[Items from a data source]
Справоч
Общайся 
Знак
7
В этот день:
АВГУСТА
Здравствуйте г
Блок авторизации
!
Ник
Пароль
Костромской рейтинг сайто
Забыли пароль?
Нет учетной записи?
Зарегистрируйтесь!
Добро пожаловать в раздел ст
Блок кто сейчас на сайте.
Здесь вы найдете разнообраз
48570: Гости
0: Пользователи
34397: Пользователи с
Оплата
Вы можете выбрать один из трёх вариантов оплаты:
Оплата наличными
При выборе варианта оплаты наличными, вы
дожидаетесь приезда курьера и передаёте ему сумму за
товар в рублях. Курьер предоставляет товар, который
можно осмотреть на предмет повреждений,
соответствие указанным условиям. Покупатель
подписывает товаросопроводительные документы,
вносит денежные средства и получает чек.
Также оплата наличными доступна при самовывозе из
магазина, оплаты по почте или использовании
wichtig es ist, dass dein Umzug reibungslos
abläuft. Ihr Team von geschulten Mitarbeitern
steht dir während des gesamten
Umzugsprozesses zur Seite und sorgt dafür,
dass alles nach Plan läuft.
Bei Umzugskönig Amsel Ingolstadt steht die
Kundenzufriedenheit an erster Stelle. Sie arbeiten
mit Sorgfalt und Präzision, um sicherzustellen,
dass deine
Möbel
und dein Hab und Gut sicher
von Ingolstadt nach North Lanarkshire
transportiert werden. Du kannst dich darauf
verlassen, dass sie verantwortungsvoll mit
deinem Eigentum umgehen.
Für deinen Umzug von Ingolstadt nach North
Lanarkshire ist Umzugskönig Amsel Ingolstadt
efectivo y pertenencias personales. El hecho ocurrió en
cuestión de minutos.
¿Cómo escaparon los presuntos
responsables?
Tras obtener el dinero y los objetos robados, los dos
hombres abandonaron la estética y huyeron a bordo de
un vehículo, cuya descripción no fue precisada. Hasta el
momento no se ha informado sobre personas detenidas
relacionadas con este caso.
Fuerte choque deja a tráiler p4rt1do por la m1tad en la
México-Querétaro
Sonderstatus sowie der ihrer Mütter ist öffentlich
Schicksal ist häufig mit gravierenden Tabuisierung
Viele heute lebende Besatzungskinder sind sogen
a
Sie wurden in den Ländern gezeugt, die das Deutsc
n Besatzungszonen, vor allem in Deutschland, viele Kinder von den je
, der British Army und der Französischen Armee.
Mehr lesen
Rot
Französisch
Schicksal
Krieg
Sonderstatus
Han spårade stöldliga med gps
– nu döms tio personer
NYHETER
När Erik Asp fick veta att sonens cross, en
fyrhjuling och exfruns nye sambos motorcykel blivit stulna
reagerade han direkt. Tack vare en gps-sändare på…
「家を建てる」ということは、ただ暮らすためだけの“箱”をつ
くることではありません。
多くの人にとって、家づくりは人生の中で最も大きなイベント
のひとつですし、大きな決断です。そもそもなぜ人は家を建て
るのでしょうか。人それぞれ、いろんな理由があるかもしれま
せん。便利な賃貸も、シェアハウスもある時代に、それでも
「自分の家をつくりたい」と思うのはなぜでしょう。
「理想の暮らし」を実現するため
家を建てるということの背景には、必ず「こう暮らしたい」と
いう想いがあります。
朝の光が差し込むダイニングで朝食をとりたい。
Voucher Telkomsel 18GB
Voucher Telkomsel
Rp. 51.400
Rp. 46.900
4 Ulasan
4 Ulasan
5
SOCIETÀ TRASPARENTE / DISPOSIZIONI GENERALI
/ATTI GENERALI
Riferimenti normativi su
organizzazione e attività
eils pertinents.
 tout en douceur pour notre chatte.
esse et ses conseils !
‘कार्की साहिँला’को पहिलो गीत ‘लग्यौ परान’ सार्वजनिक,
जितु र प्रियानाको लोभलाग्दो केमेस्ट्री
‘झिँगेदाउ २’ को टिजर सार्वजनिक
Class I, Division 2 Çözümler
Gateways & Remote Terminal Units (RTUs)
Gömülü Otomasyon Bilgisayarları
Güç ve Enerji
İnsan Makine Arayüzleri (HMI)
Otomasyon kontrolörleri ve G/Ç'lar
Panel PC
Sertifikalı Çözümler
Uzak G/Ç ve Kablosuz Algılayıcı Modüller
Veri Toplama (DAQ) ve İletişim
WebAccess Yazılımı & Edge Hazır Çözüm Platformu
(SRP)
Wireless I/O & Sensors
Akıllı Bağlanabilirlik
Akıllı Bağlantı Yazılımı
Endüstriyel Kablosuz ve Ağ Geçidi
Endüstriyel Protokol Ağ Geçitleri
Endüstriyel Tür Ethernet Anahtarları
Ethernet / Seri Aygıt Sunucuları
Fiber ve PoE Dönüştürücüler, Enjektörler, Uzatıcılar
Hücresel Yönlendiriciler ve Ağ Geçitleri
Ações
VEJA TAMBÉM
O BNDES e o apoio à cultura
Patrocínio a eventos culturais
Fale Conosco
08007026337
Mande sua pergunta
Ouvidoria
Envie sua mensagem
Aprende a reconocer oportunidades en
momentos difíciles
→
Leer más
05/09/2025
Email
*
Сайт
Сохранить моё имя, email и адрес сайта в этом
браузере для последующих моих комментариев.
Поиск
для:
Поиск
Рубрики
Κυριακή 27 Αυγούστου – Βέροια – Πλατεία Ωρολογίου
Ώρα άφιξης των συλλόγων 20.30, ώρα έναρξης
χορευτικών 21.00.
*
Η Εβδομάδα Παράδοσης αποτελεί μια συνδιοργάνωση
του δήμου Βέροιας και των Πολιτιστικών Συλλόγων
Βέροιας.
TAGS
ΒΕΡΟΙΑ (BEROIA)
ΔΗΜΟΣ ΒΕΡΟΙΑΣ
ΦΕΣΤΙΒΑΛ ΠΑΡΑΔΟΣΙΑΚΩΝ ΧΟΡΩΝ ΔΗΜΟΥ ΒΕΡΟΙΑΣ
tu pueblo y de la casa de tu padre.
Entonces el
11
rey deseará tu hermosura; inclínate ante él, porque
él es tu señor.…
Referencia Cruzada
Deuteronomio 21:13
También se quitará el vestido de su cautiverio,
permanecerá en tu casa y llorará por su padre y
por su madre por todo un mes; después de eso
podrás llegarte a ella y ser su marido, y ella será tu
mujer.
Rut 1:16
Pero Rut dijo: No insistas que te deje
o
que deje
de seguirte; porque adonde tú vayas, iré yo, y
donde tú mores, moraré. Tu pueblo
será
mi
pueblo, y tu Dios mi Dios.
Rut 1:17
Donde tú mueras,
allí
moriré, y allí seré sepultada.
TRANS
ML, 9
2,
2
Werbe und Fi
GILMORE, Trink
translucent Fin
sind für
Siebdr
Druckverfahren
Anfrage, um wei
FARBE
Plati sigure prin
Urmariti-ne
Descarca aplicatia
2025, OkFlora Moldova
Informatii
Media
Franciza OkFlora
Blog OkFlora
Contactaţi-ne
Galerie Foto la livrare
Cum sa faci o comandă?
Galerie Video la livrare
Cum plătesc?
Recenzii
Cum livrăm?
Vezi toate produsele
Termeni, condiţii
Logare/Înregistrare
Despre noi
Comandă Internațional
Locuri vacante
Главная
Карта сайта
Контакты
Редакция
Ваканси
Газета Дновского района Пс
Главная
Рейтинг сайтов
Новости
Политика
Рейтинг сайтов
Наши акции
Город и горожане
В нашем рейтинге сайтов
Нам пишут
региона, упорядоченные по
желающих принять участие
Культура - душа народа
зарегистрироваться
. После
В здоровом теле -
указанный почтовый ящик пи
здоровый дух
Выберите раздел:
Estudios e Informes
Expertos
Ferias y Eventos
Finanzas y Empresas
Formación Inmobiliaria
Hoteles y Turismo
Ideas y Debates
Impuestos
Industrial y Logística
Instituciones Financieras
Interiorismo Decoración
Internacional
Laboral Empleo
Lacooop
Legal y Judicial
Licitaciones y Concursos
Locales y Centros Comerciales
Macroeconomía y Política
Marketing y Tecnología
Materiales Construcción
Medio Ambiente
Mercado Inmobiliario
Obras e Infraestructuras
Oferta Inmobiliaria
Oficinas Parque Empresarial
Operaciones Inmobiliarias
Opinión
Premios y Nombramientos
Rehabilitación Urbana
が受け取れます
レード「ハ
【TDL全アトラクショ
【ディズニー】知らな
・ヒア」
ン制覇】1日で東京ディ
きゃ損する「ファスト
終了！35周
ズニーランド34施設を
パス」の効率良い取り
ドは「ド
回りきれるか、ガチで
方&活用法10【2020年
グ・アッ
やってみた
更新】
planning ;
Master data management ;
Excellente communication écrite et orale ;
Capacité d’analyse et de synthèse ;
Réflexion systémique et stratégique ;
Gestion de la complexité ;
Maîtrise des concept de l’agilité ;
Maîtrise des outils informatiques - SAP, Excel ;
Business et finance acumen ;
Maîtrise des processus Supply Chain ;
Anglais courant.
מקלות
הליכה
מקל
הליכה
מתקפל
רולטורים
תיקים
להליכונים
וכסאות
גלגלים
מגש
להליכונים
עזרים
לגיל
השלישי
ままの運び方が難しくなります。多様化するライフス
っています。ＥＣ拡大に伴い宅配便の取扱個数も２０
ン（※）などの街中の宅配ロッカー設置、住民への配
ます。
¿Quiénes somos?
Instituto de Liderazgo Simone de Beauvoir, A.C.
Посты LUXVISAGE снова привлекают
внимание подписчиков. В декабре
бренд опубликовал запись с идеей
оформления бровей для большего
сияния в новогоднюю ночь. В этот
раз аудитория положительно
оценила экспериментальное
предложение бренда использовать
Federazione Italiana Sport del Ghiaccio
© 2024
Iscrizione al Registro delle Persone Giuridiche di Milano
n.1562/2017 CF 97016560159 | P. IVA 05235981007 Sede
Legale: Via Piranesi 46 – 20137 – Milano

** Problem requirements **
Out of the data above, transcribe exactly and only the lines starting with the line that has "Cum sa faci o comandă?" and going on through the line that has "сияния в новогоднюю ночь. В этот", both included.

** Output **
Cum sa faci o comandă?
Galerie Video la livrare
Cum plătesc?
Recenzii
Cum livrăm?
Vezi toate produsele
Termeni, condiţii
Logare/Înregistrare
Despre noi
Comandă Internațional
Locuri vacante
Главная
Карта сайта
Контакты
Редакция
Ваканси
Газета Дновского района Пс
Главная
Рейтинг сайтов
Новости
Политика
Рейтинг сайтов
Наши акции
Город и горожане
В нашем рейтинге сайтов
Нам пишут
региона, упорядоченные по
желающих принять участие
Культура - душа народа
зарегистрироваться
. После
В здоровом теле -
указанный почтовый ящик пи
здоровый дух
Выберите раздел:
Estudios e Informes
Expertos
Ferias y Eventos
Finanzas y Empresas
Formación Inmobiliaria
Hoteles y Turismo
Ideas y Debates
Impuestos
Industrial y Logística
Instituciones Financieras
Interiorismo Decoración
Internacional
Laboral Empleo
Lacooop
Legal y Judicial
Licitaciones y Concursos
Locales y Centros Comerciales
Macroeconomía y Política
Marketing y Tecnología
Materiales Construcción
Medio Ambiente
Mercado Inmobiliario
Obras e Infraestructuras
Oferta Inmobiliaria
Oficinas Parque Empresarial
Operaciones Inmobiliarias
Opinión
Premios y Nombramientos
Rehabilitación Urbana
が受け取れます
レード「ハ
【TDL全アトラクショ
【ディズニー】知らな
・ヒア」
ン制覇】1日で東京ディ
きゃ損する「ファスト
終了！35周
ズニーランド34施設を
パス」の効率良い取り
ドは「ド
回りきれるか、ガチで
方&活用法10【2020年
グ・アッ
やってみた
更新】
planning ;
Master data management ;
Excellente communication écrite et orale ;
Capacité d’analyse et de synthèse ;
Réflexion systémique et stratégique ;
Gestion de la complexité ;
Maîtrise des concept de l’agilité ;
Maîtrise des outils informatiques - SAP, Excel ;
Business et finance acumen ;
Maîtrise des processus Supply Chain ;
Anglais courant.
מקלות
הליכה
מקל
הליכה
מתקפל
רולטורים
תיקים
להליכונים
וכסאות
גלגלים
מגש
להליכונים
עזרים
לגיל
השלישי
ままの運び方が難しくなります。多様化するライフス
っています。ＥＣ拡大に伴い宅配便の取扱個数も２０
ン（※）などの街中の宅配ロッカー設置、住民への配
ます。
¿Quiénes somos?
Instituto de Liderazgo Simone de Beauvoir, A.C.
Посты LUXVISAGE снова привлекают
внимание подписчиков. В декабре
бренд опубликовал запись с идеей
оформления бровей для большего
сияния в новогоднюю ночь. В этот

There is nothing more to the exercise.